Facing these questions, I was pleased to find that University of Michigan Ph.D. candidate Mike Mei had posted his job market paper – one of the few rigorous analyses that gets right to the heart of WNN’s advice and the senator’s question.
Finding an experiment in Houston
Houston’s choice to reduce minimum lot sizes to 1,400 square feet in 1999 was not random, and there’s no “control Houston” in an alternate universe. So Mei uses a “synthetic control” method to argue that reducing minimum lot size also reduced the size of newly built homes.
Synthetic controls use a weighted average of a “donor pool” of similarly situated cities that tracked the “treated” city (i.e. Houston) before a policy change. Mei’s synthetic control is reasonably convincing, although it relies mostly on just three donors.
This is a very useful and direct result for those of us advocating for minimum lot size reductions: even though developers squeeze as much house as they can onto Houston’s small lots, those houses are still smaller than the alternative.
Affordability without supply effects
Mei could have tried the same synthetic method to measure the impact of Houston’s reform on new home prices. But that wouldn’t let us distinguish between the various sources of affordability.
Instead, Mei uses a model of household decisions, taking into account household income and size (i.e., number of people). Intuitively, bigger households need bigger houses. His model allows migration, has no limits on how many houses are built, and assumes away location preferences, which effectively shuts down supply-and-demand as a source of affordability. That lets him isolate the gains from the “only pay for what you want” channel.
(There’s another minor “reallocation” channel in his model, but it wouldn’t show up in an affordability calculation, so let’s set it aside.)
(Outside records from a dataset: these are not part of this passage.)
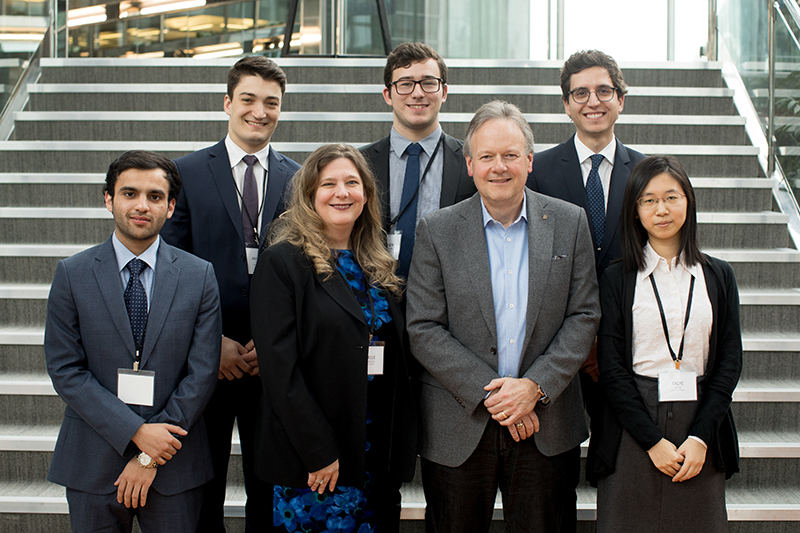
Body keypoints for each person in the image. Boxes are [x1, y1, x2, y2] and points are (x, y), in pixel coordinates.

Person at [406, 101, 600, 533]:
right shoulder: (437, 230)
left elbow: (584, 314)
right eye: (488, 156)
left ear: (529, 161)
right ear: (470, 164)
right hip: (460, 422)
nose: (499, 166)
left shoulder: (570, 222)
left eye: (510, 155)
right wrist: (497, 396)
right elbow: (423, 326)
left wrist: (534, 387)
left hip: (545, 424)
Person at [45, 150, 222, 532]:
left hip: (175, 463)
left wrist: (149, 458)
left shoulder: (199, 276)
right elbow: (66, 369)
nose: (142, 205)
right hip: (93, 461)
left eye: (155, 196)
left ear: (171, 206)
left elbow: (203, 372)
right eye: (129, 193)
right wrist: (138, 434)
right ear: (108, 199)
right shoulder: (72, 274)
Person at [160, 56, 300, 532]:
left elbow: (306, 273)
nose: (259, 111)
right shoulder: (186, 172)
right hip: (205, 361)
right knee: (203, 486)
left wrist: (277, 342)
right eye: (249, 100)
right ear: (227, 103)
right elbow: (170, 269)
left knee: (271, 485)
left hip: (273, 358)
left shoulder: (299, 179)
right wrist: (210, 342)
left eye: (271, 103)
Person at [250, 144, 417, 533]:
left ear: (366, 195)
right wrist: (318, 450)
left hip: (374, 449)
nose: (342, 193)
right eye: (329, 184)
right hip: (315, 456)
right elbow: (280, 372)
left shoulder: (378, 263)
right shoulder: (283, 262)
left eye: (352, 183)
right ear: (310, 195)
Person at [589, 155, 742, 532]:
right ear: (635, 211)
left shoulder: (718, 275)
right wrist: (652, 441)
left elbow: (728, 362)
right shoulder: (616, 278)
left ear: (688, 202)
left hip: (700, 418)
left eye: (671, 197)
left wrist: (701, 437)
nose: (662, 209)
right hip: (631, 425)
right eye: (649, 200)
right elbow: (611, 368)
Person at [360, 42, 476, 279]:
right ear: (388, 95)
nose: (418, 93)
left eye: (428, 83)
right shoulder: (359, 164)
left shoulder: (470, 162)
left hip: (448, 303)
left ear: (443, 92)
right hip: (375, 302)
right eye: (405, 84)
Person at [527, 49, 645, 277]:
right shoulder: (538, 171)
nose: (593, 102)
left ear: (620, 101)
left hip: (628, 305)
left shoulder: (644, 171)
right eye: (581, 93)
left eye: (603, 91)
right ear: (566, 105)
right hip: (564, 308)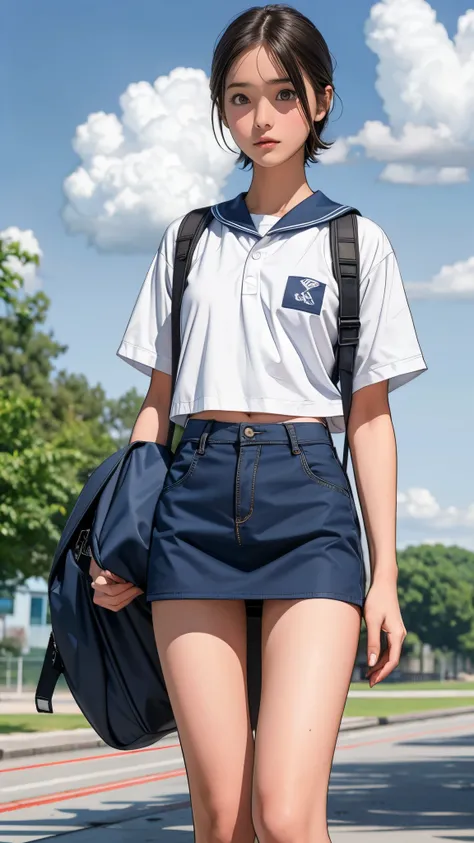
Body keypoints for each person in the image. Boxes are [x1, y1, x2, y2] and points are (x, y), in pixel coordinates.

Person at [89, 5, 427, 842]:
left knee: (283, 812)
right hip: (193, 508)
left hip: (310, 504)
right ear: (221, 111)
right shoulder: (188, 240)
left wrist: (384, 575)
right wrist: (122, 536)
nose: (261, 117)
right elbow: (157, 405)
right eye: (239, 99)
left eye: (282, 94)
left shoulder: (357, 243)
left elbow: (370, 420)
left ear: (320, 100)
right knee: (222, 817)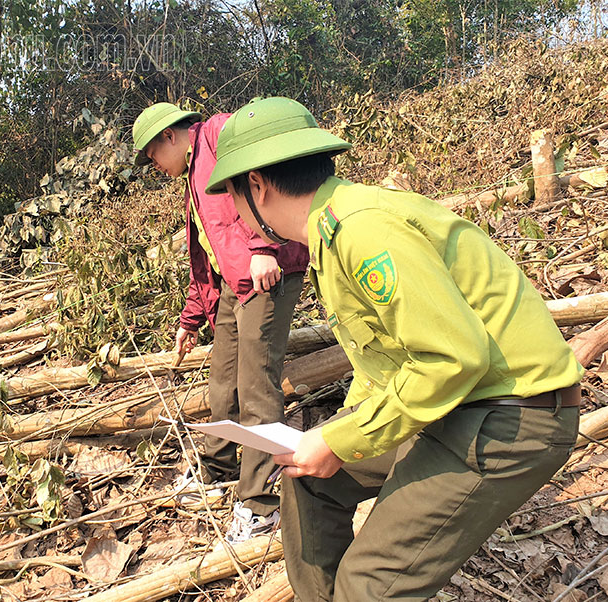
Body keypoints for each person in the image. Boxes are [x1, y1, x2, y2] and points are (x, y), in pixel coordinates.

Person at [204, 96, 583, 600]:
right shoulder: (334, 229)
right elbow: (384, 360)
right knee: (308, 478)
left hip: (510, 416)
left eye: (231, 194)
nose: (234, 212)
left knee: (371, 584)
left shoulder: (361, 229)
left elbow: (453, 357)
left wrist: (342, 440)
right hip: (457, 405)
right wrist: (338, 432)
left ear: (257, 184)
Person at [131, 102, 309, 543]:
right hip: (234, 284)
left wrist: (262, 245)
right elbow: (206, 255)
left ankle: (262, 503)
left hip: (269, 272)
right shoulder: (192, 178)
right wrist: (190, 320)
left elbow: (263, 179)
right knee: (222, 380)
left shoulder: (220, 134)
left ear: (171, 135)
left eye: (153, 155)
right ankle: (218, 466)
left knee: (256, 387)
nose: (155, 166)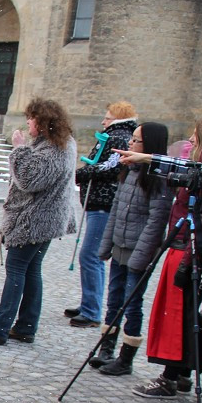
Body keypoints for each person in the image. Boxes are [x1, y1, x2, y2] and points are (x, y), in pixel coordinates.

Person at [121, 115, 202, 401]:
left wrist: (149, 158)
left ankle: (175, 375)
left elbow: (196, 175)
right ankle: (182, 373)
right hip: (187, 250)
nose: (190, 141)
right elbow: (190, 170)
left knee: (183, 318)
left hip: (194, 254)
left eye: (196, 137)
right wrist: (148, 158)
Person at [0, 98, 77, 345]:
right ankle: (25, 325)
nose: (28, 123)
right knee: (31, 271)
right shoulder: (60, 145)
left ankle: (1, 326)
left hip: (34, 222)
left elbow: (28, 179)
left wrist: (19, 148)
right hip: (44, 221)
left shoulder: (54, 149)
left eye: (31, 118)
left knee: (17, 271)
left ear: (43, 121)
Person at [87, 123, 173, 376]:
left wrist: (140, 257)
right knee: (114, 300)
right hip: (120, 247)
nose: (130, 146)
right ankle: (107, 347)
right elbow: (116, 211)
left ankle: (126, 356)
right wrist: (107, 245)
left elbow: (156, 221)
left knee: (131, 303)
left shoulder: (158, 179)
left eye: (136, 141)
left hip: (138, 250)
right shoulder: (129, 173)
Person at [67, 102, 137, 328]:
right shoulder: (115, 135)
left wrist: (83, 174)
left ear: (117, 118)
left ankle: (92, 310)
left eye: (107, 118)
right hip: (98, 201)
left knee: (91, 255)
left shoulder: (118, 137)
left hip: (103, 203)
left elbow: (111, 166)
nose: (103, 122)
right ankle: (90, 302)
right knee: (90, 255)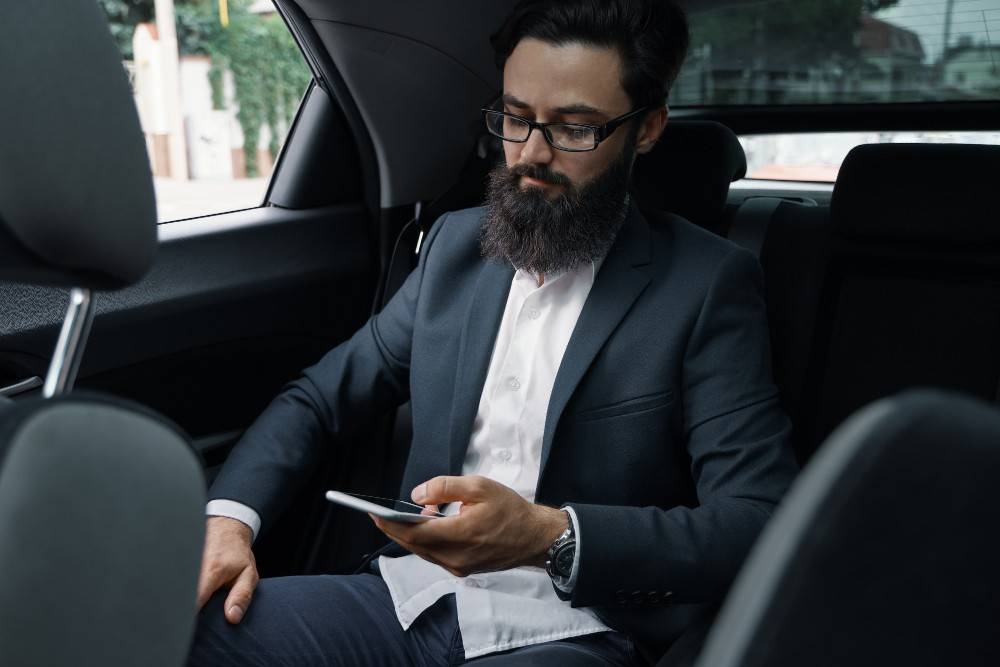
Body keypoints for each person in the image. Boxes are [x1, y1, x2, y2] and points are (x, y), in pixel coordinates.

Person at [189, 1, 798, 665]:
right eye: (515, 117)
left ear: (646, 129)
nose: (530, 155)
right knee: (178, 632)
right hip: (406, 598)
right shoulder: (454, 248)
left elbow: (757, 518)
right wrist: (230, 518)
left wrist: (549, 535)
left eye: (574, 128)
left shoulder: (707, 285)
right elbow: (318, 397)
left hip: (575, 629)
Figure 14(a) shows that, in the long run, the value of only paying for as much house as they want will benefit Houston households by between zero and $28,000, with generally higher values for lower-income households. The average benefit is $18,000, which is one-third of the median income at the time of the reform. Figure 14(b) shows that households of all sizes benefit, but the benefits are greatest for smaller households.
For Figure 15, Mei adds very simplified asset holdings, allowing households to rent housing and then become owners. If this simplification holds up, it shows that virtually all the benefits flow to people who were renters before the policy was introduced. Homeowners lose a little bit on average. The biggest losses are for owners who had small houses before the reform; those face the biggest increase in competition.
(It’s not clear to me why there’s a rigid ceiling at about $28,000 in gains – that’s probably an artifact of the model.)
Does supply even matter?
In my conversation with the Maryland senator, I confronted the hard truth that supply changes need to be very large to make a real dent in prices. If, as Albouy, Ehrlich, and Liu estimate, it takes a 3 percent increase in the housing stock to bring prices down 2 percent, then a major metropolitan area needs a massive increase in housing to make a real dent in rent.
Can we get there faster with composition effects? Let’s do a quick back of the envelope. First, assume population and housing stock would grow 10% each at baseline, with no resulting change in price.
- Supply only approach: we add 40% to the housing stock without changing the mix of housing types. Result: 20% affordability gains.
- Composition-only approach: we add 10% to the housing stock, but with the average price just 50% as high as the norm. Result: 5% affordability gains from lowering average price.
- Mixed approach: we add 25% to the housing stock, with the average prices 75% as high as the norm. Result: 15% affordability gain (10% from supply, 5% from lowering average price).
How realistic are any of these scenarios? I’m not sure. But my takeaway is that supply remains the primary avenue for broad-based affordability gains. But the “you get what you pay for” and “only pay for what you want” channels are far more important for the affordability of a particular new housing unit.